Let \(A_{900}\) be the average rent paid by the 900 people. Then \(E(A_{900}) = 1500\) and \(SD(A_{900}) = \frac{810}{\sqrt{900}} = 27\).

We don’t know the shape of the distribution of any individual’s rent. But since the sample size is large, the Central Limit Theorem says that the distribution of the total rent paid by the sampled people is approximately normal. The average rent is the total rent divided by the constant 900, so it’s just a change of units of measurement. The distribution of the average rents is thus also approximately normal.

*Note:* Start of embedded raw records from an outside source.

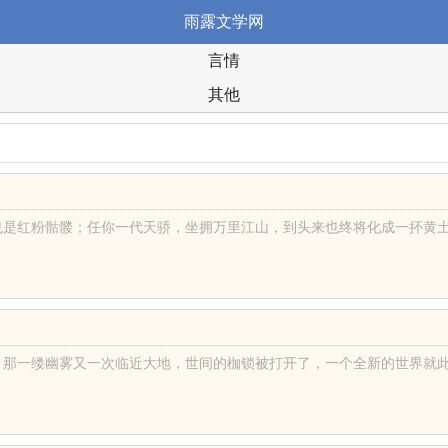
雨露文学网
言情
其他
红粉骷髅；任你一代天骄，坐拥万里江山，到头来也终将化成一抔黄土。 不
一缕幽雾又一次临近大地，世间的枷锁被打开了，一个全新的世界就此揭开神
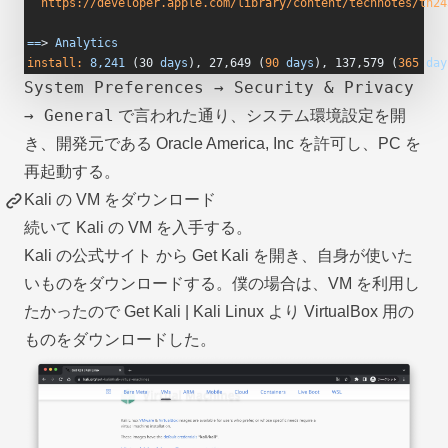
  https://developer.apple.com/library/content/technotes/tn24
==
> 
Analytics
install:
 8,241
 (30 
days
), 27,649 (
90
 days
), 137,579 (
365
 day
System Preferences → Security & Privacy
→ General
で言われた通り、システム環境設定を開
き、開発元である Oracle America, Inc を許可し、PC を
再起動する。
Kali の VM をダウンロード
続いて Kali の VM を入手する。
Kali の公式サイト
から Get Kali を開き、自身が使いた
いものをダウンロードする。僕の場合は、VM を利用し
たかったので
Get Kali | Kali Linux
より VirtualBox 用の
ものをダウンロードした。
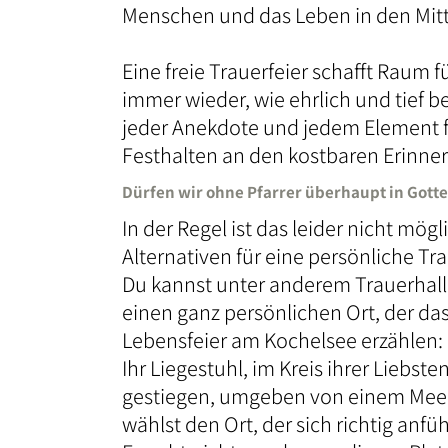
Menschen und das Leben in den Mittel
Eine freie Trauerfeier schafft Raum
immer wieder, wie ehrlich und tief 
jeder Anekdote und jedem Element fi
Festhalten an den kostbaren Erinner
Dürfen wir ohne Pfarrer überhaupt in Gott
In der Regel ist das leider nicht mög
Alternativen für eine persönliche Tra
Du kannst unter anderem Trauerhall
einen ganz persönlichen Ort, der da
Lebensfeier am Kochelsee erzählen: 
Ihr Liegestuhl, im Kreis ihrer Liebst
gestiegen, umgeben von einem Meer 
wählst den Ort, der sich richtig anfüh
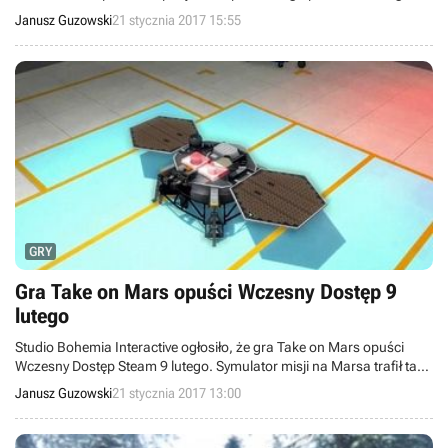
graczy wygenerowała ponad 30 miliardów dolarów przychodu.
Janusz Guzowski
21 stycznia 2017 15:55
Najbardziej dochodowe okazały się produkty z najwyższej półki
cenowej, odpowiedzialne za 43% całkowitej kwoty. Prognozy
przewidują dalszy rozwój branży.
GRY
Gra Take on Mars opuści Wczesny Dostęp 9
lutego
Studio Bohemia Interactive ogłosiło, że gra Take on Mars opuści
Wczesny Dostęp Steam 9 lutego. Symulator misji na Marsa trafił tam
w sierpniu 2013 roku i od tego czasu był sukcesywnie rozwijany.
Janusz Guzowski
21 stycznia 2017 13:00
Pełna wersja będzie zawierała dodatkową kampanię fabularną
opowiadającą o jedynym ocalałym członku załogowej misji na
Marsa.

Our goal is to find the distance \(d\) shown in the figure below.

../../_images/03_Normal_Approximation_17_0.png

Each of the two tails has area 5%, so \(z_2\) is the 95th percentile of the standard normal curve. That is,

\[ z_2 = \Phi^{-1}(0.95) \approx 1.645 \]
stats.norm.ppf(0.95)
1.6448536269514722

This tells us that the right-most point \(1500 + d\) is \(1.645\) SDs above the center.

Since \(SD(A_n) = 27\), we have \(d = 1.645 \times 27 \approx 44.42\).

With chance about 90%, the average rent of the sampled individuals is in the range \(1500 \pm 44.42\).

Don’t worry about how many decimal places you should provide. The Central Limit Theorem only says that the distribution of a large random sample sum (or average) is approximately normal, so the answer is an approximation anyway.